> _What to do_: Only lines that contain the string "park" should be returned from the material below.

■ ■ ■ ■ ■ ■ ■

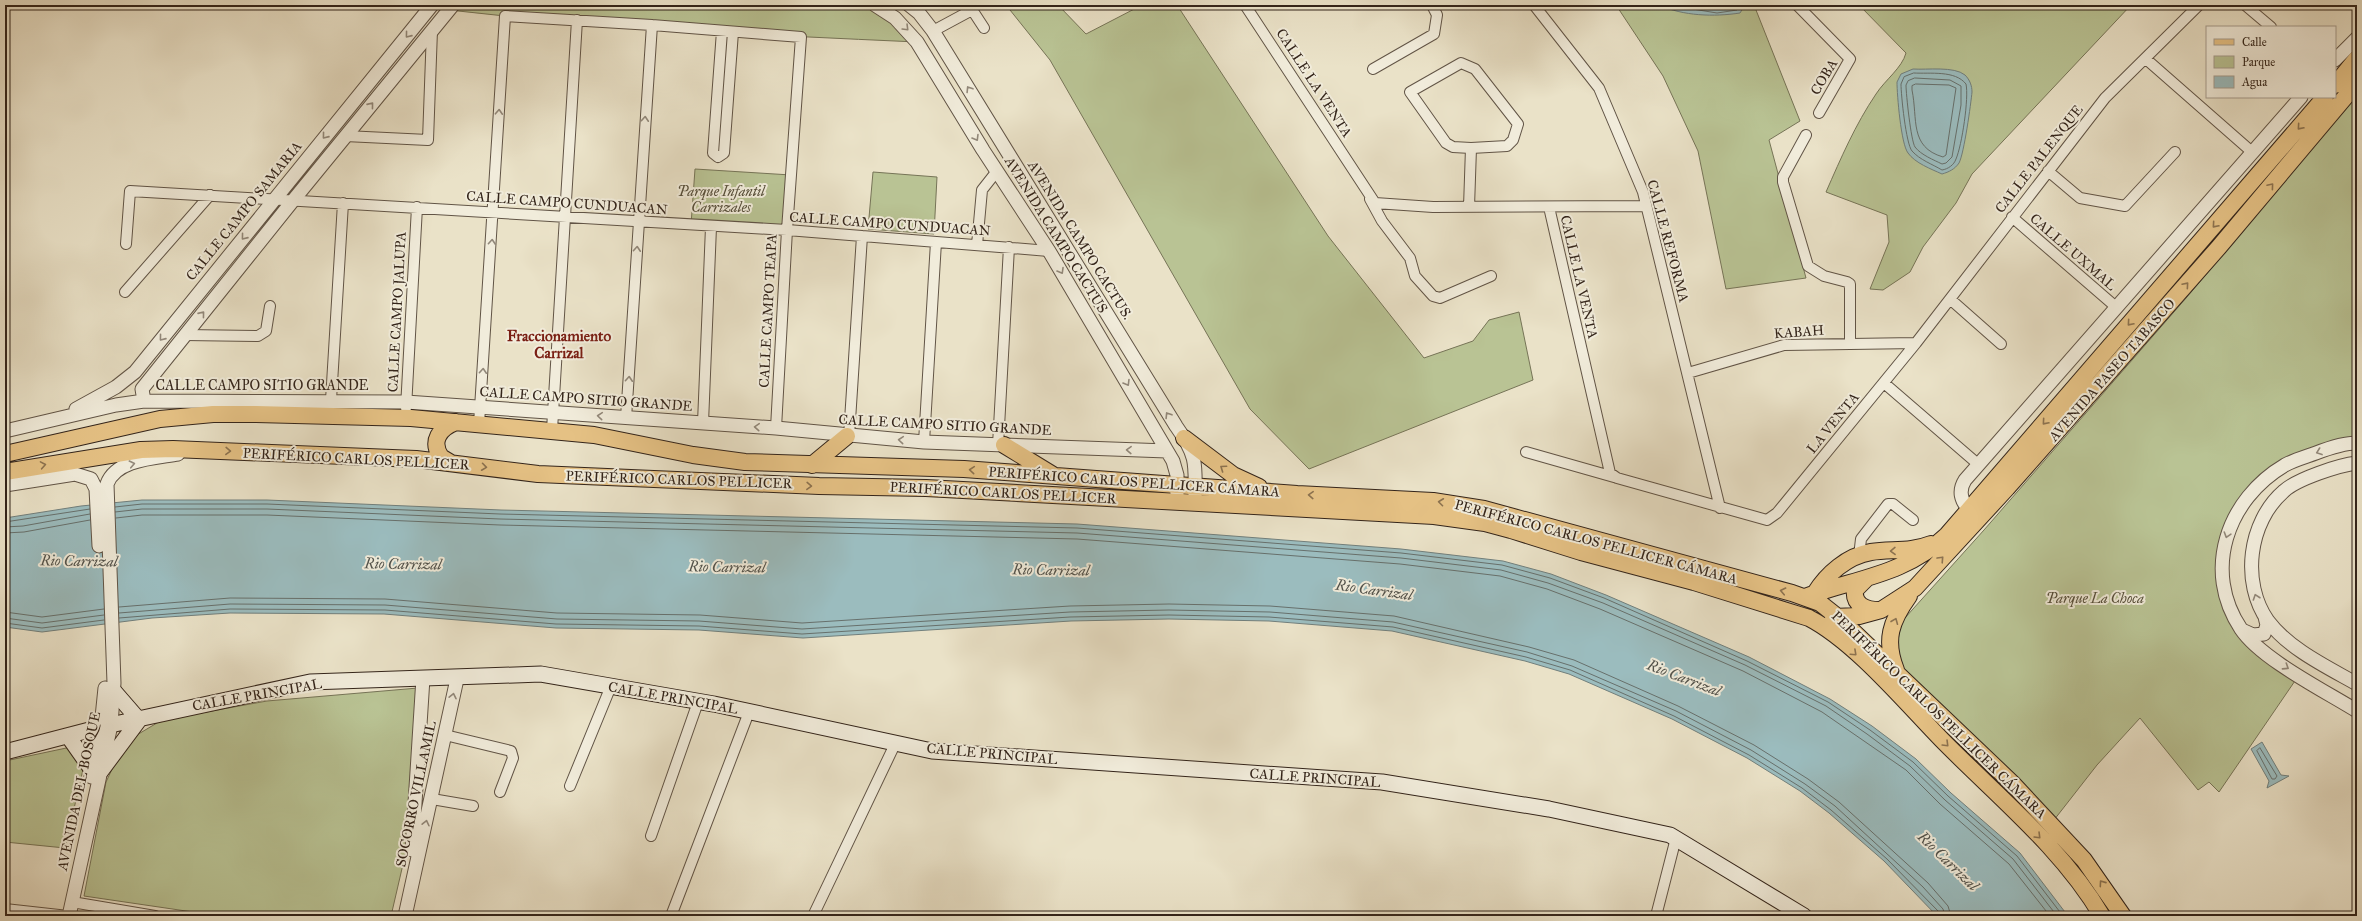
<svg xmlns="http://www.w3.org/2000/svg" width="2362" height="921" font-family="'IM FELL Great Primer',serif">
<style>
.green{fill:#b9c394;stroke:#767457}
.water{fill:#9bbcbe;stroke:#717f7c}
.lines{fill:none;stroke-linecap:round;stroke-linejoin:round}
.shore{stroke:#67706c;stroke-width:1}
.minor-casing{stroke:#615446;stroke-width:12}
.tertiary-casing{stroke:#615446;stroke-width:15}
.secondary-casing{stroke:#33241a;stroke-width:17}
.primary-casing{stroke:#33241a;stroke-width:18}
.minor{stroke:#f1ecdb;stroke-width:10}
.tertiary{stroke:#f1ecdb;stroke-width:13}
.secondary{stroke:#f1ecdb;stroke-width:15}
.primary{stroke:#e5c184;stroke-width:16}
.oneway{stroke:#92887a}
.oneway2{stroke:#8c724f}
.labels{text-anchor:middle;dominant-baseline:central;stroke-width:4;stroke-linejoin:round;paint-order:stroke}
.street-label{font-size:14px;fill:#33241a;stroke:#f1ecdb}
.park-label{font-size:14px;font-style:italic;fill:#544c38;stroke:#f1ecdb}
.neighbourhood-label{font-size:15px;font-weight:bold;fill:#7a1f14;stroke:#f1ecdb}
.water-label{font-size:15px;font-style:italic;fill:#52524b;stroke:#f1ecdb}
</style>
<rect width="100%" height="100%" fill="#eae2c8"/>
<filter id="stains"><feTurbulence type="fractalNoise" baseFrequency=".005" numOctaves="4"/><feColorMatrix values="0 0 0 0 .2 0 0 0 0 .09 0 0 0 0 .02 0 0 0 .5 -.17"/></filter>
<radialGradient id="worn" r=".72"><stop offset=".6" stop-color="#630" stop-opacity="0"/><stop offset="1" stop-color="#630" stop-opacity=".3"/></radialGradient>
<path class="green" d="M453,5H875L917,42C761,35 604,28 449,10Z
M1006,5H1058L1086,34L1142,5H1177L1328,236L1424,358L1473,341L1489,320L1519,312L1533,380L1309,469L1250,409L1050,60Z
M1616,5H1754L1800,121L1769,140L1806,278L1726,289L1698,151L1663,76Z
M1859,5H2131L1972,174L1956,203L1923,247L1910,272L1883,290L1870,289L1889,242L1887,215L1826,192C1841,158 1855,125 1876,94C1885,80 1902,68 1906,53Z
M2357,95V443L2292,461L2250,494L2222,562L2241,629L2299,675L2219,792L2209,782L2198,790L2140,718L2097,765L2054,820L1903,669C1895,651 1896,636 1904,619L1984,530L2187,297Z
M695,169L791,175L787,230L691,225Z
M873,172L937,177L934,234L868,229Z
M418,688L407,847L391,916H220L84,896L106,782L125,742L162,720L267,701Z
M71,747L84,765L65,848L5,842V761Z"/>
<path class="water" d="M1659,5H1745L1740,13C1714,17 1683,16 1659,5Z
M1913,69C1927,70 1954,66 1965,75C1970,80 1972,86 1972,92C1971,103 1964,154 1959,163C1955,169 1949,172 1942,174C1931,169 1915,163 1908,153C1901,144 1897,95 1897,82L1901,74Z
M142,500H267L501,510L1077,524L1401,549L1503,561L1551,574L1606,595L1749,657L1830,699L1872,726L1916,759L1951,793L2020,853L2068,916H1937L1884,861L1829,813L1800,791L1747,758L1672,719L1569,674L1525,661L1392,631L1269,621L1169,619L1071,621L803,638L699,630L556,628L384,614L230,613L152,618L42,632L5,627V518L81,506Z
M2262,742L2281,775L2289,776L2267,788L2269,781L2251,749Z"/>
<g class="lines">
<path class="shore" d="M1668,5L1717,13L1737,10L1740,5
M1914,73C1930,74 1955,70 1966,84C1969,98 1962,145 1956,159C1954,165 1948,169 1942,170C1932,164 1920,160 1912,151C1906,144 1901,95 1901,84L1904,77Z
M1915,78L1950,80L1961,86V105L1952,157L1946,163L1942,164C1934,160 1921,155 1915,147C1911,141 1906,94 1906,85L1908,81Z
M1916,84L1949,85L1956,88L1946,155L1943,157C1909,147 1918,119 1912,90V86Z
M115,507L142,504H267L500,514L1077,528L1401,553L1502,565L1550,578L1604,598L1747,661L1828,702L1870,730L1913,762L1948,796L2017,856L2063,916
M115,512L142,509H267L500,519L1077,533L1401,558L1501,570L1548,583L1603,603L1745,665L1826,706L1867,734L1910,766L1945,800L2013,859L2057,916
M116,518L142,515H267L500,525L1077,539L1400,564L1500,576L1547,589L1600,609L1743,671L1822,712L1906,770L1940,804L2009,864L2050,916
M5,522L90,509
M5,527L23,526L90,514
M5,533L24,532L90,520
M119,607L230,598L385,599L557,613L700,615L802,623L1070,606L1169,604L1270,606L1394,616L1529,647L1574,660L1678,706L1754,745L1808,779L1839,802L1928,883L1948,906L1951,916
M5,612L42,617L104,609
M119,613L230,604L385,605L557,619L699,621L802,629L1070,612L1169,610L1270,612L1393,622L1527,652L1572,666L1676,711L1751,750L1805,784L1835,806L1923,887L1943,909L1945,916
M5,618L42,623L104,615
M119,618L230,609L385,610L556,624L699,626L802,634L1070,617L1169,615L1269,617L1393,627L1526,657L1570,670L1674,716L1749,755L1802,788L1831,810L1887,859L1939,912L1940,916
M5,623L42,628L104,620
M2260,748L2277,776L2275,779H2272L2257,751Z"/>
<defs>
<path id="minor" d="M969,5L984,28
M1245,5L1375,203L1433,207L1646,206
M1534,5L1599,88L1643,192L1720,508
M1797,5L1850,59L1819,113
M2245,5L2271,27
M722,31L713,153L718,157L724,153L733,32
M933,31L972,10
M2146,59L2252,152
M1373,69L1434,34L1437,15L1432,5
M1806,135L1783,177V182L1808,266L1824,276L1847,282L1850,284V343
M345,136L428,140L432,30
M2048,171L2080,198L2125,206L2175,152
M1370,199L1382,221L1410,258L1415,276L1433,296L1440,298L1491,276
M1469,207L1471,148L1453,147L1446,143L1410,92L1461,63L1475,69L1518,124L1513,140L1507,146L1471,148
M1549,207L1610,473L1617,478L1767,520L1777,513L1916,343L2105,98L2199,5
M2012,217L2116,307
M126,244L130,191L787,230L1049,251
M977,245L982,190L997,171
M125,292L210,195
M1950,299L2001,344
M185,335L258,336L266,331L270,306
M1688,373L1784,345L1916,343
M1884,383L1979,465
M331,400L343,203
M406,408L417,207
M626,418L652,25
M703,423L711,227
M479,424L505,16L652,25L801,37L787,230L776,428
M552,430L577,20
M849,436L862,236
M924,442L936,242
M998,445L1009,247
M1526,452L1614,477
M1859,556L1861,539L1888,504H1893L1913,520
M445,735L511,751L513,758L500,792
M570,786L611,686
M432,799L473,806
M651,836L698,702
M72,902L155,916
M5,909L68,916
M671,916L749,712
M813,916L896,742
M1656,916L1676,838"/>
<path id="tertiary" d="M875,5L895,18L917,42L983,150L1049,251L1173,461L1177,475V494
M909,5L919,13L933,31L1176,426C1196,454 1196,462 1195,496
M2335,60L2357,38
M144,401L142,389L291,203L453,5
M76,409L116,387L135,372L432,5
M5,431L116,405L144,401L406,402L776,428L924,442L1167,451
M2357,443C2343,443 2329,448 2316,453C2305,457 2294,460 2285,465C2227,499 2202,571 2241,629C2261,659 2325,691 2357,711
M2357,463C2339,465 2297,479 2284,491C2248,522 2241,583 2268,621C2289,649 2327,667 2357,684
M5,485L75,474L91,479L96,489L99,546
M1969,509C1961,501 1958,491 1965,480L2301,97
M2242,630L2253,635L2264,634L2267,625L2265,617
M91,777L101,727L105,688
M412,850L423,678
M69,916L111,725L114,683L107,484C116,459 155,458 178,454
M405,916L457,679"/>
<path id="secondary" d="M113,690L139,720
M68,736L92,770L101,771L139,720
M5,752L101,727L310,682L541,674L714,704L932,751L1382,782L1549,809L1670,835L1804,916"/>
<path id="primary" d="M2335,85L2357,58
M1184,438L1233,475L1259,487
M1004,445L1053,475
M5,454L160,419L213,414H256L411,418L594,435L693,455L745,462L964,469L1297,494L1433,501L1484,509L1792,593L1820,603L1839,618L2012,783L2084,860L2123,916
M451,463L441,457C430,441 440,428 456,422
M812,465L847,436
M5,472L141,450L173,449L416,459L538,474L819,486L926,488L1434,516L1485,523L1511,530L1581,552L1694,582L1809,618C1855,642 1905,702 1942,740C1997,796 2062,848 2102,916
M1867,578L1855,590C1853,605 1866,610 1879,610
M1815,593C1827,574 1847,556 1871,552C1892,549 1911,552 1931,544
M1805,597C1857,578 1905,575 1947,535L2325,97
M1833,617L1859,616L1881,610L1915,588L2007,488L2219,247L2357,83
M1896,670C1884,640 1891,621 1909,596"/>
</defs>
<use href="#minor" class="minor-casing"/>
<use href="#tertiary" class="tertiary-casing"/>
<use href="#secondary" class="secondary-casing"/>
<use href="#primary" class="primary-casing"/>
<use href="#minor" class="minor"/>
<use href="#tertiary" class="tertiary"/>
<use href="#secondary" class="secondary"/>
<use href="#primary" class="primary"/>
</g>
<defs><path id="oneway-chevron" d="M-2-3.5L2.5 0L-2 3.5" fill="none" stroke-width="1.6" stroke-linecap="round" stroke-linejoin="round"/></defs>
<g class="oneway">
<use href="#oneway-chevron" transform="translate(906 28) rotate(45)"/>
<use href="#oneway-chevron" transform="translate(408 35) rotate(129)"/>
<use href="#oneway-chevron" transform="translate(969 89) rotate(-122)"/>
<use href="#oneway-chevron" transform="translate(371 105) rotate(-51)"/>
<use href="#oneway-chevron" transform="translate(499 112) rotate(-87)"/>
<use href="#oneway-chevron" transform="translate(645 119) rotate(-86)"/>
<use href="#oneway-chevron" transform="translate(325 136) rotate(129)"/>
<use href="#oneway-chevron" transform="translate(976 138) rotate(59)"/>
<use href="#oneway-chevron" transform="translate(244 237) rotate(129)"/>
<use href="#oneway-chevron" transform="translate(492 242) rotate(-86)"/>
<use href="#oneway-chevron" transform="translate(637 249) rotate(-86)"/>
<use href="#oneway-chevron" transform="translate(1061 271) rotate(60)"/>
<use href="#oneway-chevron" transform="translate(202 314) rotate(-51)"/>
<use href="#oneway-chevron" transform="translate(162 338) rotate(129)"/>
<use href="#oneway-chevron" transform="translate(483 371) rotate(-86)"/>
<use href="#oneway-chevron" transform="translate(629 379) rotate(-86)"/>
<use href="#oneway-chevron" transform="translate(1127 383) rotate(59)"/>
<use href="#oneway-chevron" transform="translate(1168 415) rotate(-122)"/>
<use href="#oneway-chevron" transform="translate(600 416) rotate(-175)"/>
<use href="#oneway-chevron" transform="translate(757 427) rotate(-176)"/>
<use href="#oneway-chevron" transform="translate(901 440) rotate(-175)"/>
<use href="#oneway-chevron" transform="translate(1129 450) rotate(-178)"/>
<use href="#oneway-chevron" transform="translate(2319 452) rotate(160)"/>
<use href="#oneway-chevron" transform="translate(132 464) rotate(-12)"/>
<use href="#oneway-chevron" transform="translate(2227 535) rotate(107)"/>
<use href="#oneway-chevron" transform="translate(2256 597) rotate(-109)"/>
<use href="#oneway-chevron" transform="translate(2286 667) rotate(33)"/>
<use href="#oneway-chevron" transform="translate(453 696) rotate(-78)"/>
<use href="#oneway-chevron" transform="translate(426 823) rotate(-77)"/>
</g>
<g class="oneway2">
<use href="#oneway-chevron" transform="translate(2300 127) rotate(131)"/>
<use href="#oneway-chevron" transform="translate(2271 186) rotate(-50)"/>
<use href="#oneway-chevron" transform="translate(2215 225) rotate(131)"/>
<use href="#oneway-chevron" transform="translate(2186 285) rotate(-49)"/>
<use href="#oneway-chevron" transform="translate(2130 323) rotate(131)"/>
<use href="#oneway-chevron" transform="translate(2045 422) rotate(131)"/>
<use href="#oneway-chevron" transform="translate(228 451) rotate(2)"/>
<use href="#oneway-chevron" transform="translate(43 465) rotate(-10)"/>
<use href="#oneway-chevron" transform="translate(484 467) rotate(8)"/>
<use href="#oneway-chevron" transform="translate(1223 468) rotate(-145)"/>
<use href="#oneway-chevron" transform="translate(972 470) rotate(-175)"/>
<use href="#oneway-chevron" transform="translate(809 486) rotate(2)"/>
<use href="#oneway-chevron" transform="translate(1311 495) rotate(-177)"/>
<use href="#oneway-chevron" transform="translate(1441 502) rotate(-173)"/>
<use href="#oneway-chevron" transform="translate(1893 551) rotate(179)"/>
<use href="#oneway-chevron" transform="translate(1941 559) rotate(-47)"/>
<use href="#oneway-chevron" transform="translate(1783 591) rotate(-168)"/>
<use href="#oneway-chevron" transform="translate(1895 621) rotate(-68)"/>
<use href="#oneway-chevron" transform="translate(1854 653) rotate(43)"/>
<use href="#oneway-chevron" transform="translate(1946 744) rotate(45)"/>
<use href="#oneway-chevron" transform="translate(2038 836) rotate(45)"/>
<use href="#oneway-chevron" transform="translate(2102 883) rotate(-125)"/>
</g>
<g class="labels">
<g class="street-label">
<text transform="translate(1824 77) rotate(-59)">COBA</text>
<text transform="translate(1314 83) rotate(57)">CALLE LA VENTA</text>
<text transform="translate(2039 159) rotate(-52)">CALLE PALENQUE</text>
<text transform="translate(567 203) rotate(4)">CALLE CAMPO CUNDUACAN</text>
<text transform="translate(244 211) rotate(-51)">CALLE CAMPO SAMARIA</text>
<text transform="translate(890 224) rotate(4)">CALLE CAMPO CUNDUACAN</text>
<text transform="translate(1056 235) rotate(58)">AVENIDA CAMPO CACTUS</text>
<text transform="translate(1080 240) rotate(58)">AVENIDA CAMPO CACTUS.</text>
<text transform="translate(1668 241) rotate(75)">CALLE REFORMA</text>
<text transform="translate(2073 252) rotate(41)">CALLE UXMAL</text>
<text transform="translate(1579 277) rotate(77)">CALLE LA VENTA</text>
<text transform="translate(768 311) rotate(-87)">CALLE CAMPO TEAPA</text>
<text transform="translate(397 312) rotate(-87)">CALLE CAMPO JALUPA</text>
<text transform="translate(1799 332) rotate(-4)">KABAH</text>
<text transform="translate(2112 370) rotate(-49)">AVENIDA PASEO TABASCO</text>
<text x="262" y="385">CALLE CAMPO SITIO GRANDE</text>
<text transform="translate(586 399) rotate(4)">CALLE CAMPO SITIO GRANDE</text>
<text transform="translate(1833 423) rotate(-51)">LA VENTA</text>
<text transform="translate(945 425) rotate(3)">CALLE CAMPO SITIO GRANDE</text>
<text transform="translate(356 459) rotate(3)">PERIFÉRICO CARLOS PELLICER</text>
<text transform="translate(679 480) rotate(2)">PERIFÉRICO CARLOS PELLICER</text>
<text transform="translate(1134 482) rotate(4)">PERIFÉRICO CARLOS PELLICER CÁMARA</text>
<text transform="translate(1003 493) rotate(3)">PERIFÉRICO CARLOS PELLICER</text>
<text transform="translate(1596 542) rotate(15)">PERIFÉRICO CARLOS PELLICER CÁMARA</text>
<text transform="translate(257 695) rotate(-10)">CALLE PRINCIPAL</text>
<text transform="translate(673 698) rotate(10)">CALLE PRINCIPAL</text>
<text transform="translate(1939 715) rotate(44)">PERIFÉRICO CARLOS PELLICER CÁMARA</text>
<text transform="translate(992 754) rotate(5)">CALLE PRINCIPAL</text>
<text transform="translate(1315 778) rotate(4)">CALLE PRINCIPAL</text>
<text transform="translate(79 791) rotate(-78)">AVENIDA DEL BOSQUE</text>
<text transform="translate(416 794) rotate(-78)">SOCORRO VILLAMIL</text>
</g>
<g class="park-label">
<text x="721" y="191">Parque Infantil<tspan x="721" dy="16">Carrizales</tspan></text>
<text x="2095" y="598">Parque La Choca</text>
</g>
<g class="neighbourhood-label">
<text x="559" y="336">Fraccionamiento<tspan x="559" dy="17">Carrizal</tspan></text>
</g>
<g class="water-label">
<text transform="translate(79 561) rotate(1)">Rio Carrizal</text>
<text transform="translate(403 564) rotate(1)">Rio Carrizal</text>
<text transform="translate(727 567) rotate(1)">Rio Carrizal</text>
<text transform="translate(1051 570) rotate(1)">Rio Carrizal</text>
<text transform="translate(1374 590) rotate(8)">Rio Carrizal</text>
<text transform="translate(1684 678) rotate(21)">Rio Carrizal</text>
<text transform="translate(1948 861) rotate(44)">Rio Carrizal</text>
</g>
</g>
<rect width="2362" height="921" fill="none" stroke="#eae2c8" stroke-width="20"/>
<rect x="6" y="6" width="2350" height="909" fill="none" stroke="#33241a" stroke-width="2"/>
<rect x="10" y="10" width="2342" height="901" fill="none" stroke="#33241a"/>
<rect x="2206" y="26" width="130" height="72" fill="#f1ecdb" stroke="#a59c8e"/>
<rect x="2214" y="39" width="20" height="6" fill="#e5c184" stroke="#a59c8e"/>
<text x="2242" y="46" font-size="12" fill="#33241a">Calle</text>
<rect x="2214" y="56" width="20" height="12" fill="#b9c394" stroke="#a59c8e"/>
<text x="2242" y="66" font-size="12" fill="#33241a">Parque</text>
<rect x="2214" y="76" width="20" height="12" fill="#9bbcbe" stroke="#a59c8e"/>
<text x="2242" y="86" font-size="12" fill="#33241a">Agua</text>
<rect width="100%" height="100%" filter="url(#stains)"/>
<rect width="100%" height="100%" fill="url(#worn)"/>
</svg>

■ ■ ■ ■ ■ ■ ■

> _Reply_:
.park-label{font-size:14px;font-style:italic;fill:#544c38;stroke:#f1ecdb}
<g class="park-label">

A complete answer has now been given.